La faible crédibilité ou la chute de crédibilité peuvent avoir des conséquences en termes de rationnement de crédit ou de répudiation bancaire.

Sur le marché bancaire les emprunteurs s’engagent auprès des banques lors de contrats de prêts à rembourser à échéances fixes les montants empruntés par fractions.

Il s’agit d’un acte de confiance consenti en contrepartie d’une promesse de remboursement dans un délai convenu à l’avance. Faire crédit, c’est faire confiance, ce qui implique une réputation de solvabilité.

Le défaut de remboursement des emprunteurs à risque entache la crédibilité de leurs promesses et présente un risque pour les banques. Il peut s’avérer aussi que le niveau de crédibilité de l’emprunteur baisse suite à des aléas économiques conduisant à sa répudiation.

L’emprunteur peut être de bonne foi lors de la signature du contrat, mais il peut s’avérer que suite à une perte d’emploi il soit dans l’impossibilité de respecter ses promesses de remboursement.

Il devient alors un emprunteur à risque pour la banque qui peut décider de répudier le client qui ne peut plus respecter ses promesses. La répudiation apparait comme une protection de la banque contre le risque de défaut de paiement des emprunteurs.

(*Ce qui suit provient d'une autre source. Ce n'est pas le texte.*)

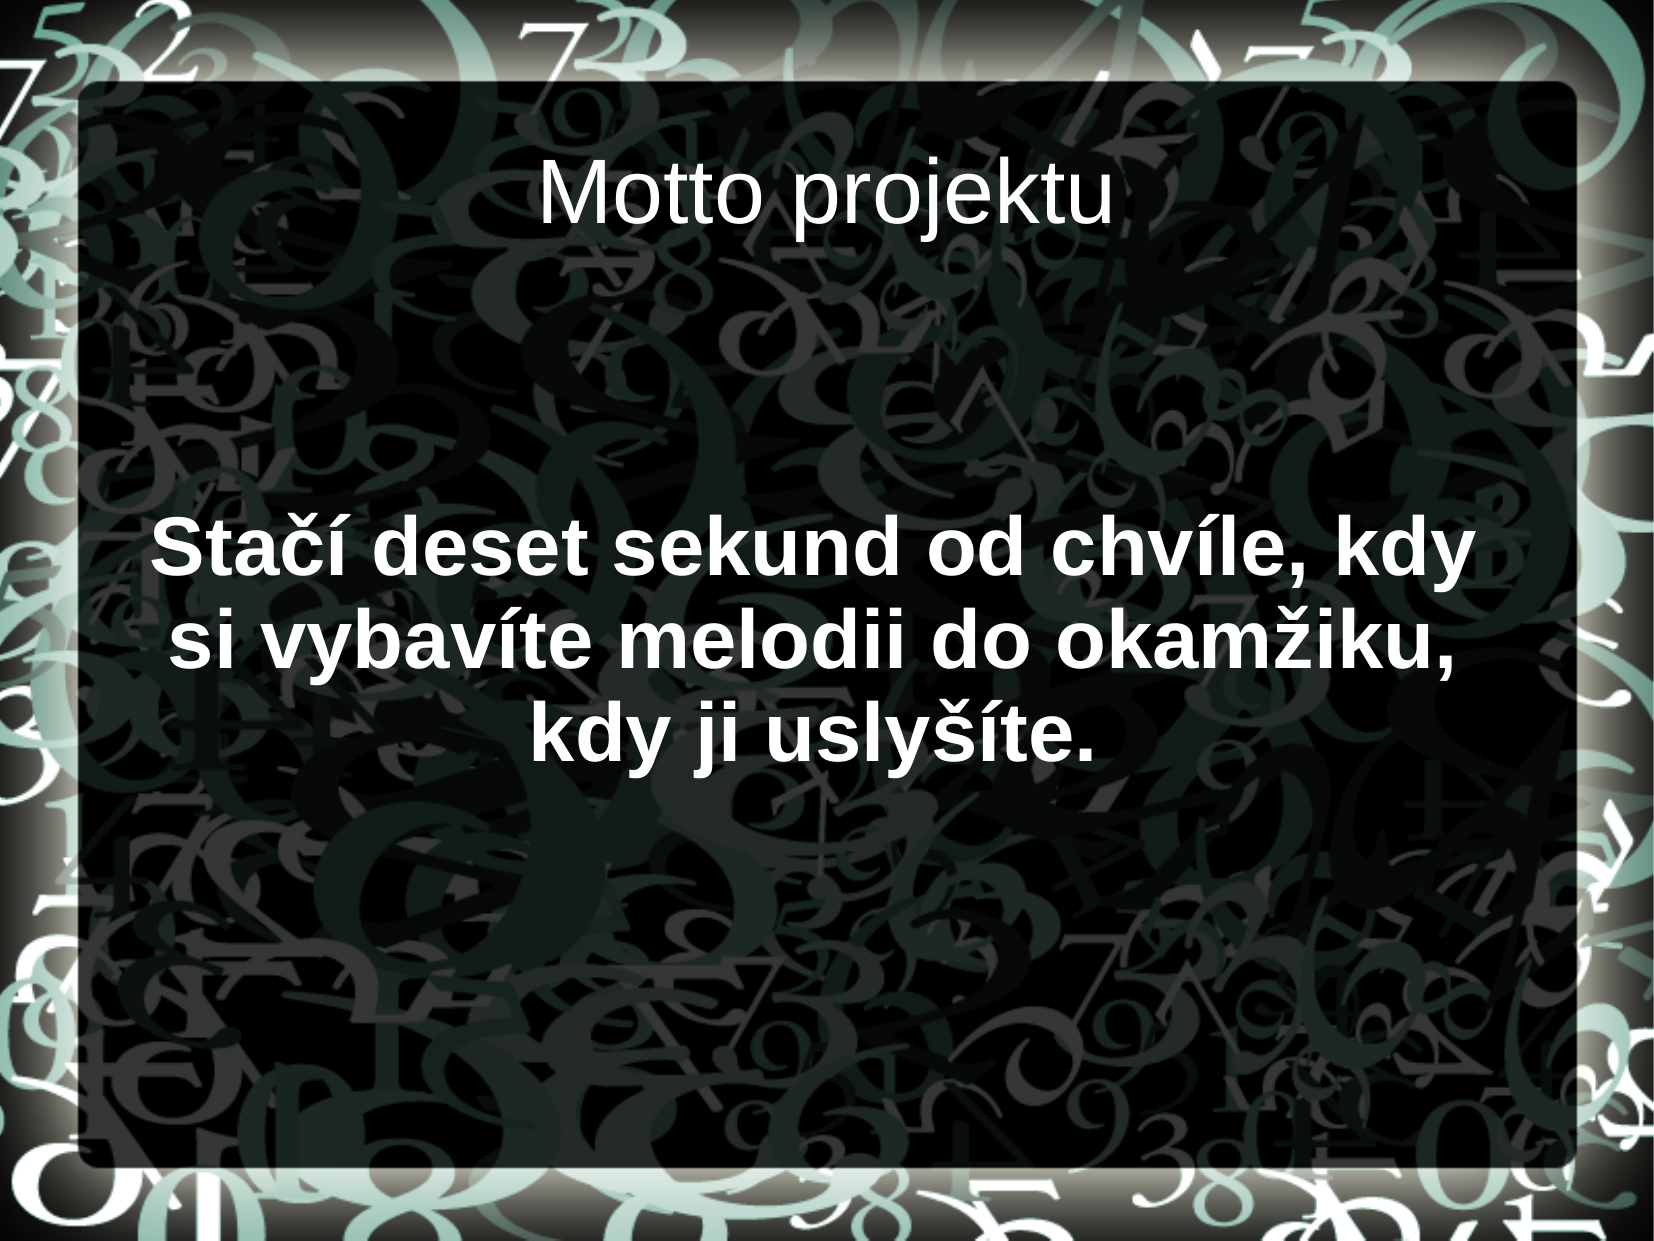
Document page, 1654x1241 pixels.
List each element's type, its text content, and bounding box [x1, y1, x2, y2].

subtitle Stačí deset sekund od chvíle, kdy si vybavíte melodii do okamžiku, kdy ji uslyšíte. [118, 364, 1509, 916]
title Motto projektu [82, 88, 1571, 296]
picture [0, 0, 1654, 1241]
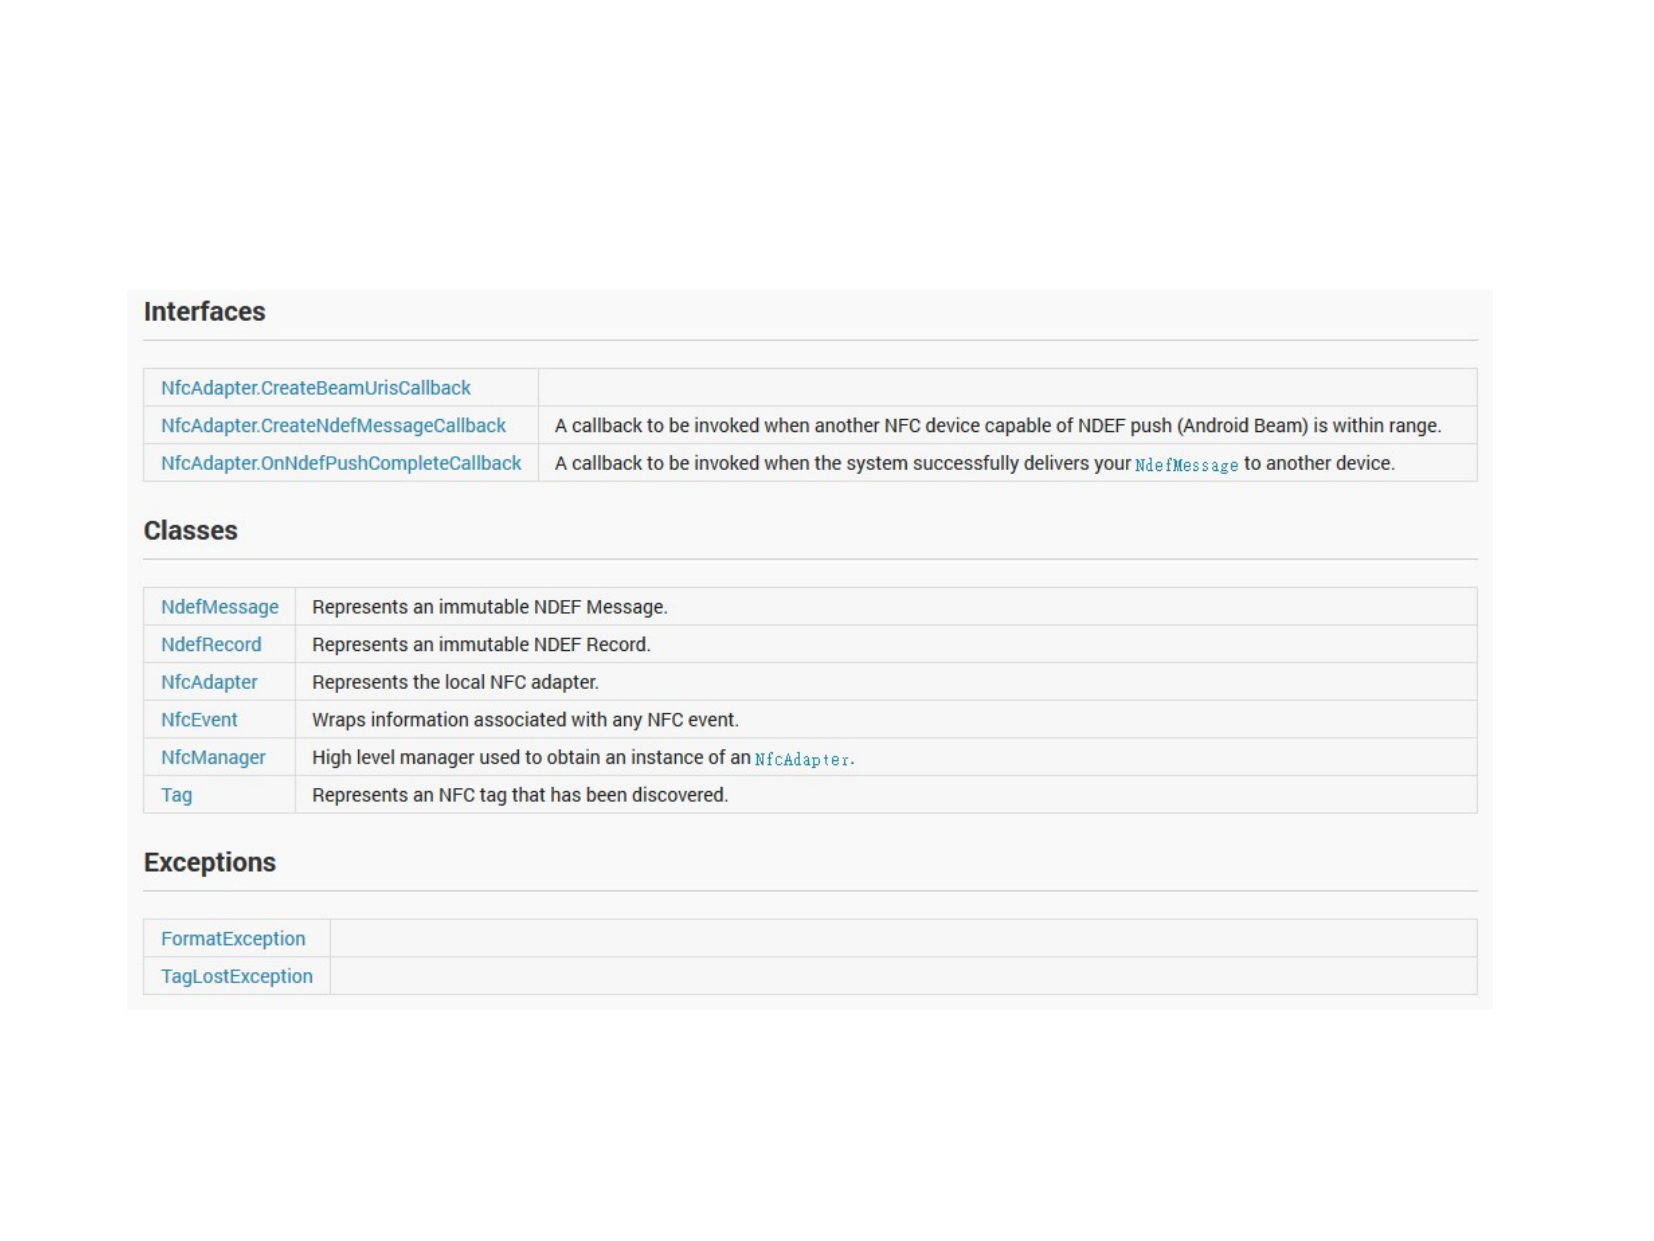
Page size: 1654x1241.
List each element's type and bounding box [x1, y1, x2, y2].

picture [127, 290, 1493, 1010]
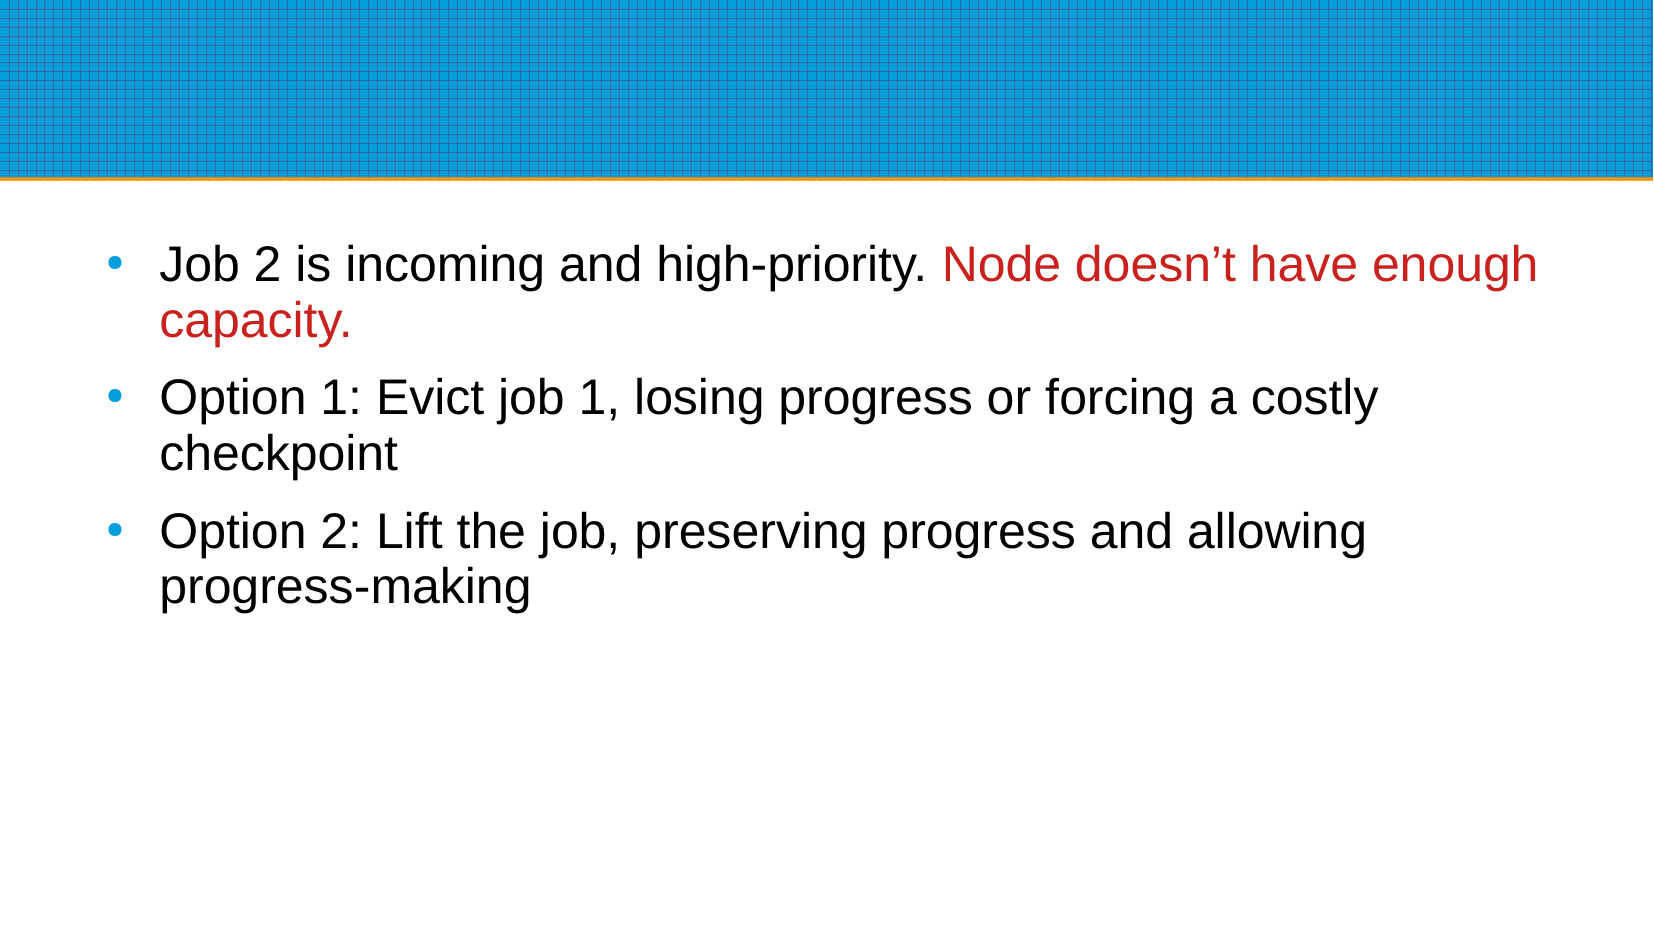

En définitive, la croyance et la non-croyance aux promesses faites par les décideurs publics et privés sont au centre des interactions sociales et institutionnelles et conditionnent l’ensemble du système économique. Les promesses non tenues, ou les non-respects de la parole donnée, sont des sources de fragilisations des pays en voie de développement car elles conduisent à de nombreux conflits sociaux et armés. La situation qui prévaut actuellement en Côte d’Ivoire, avec le non-respect de la parole donnée, par la plus haute autorité politique, pourtant crue pendant un moment, en l’occurrence de ne pas être candidat, en est une illustration probante qui entache la crédibilité de nos institutions.

Un mimétisme de ce leader par les autres agents ou une généralisation de ce non-respect dans notre économie conduirait à une rupture de confiance entre les entreprises et leurs salariés, entre des entreprises partenaires, entre les banques et leurs clients, etc. Les conséquences seraient catastrophiques pour l’ensemble de l’économie. C’est pour toutes ces raisons que la parole donnée devrait être respectée, car au commencement était la parole, mère de toutes les normes, elle est par conséquent sacrée.

Le respect des promesses est donc utile à tous, et devrait être une pratique commune, gouvernée par l’obligation de ne pas faire une exception pour soi-même. La confiance engendrée par l’échange des promesses est essentielle à toute vie en commun. Cette crédibilité des promesses permet à la société de conjurer les deux maux que sont la guerre civile et la tyrannie, qui brisent toute confiance. La promesse est donc l’un des fondements de l’identité personnelle aussi bien que le dernier lien de la société des hommes, et surtout de l’économie-monde capitaliste.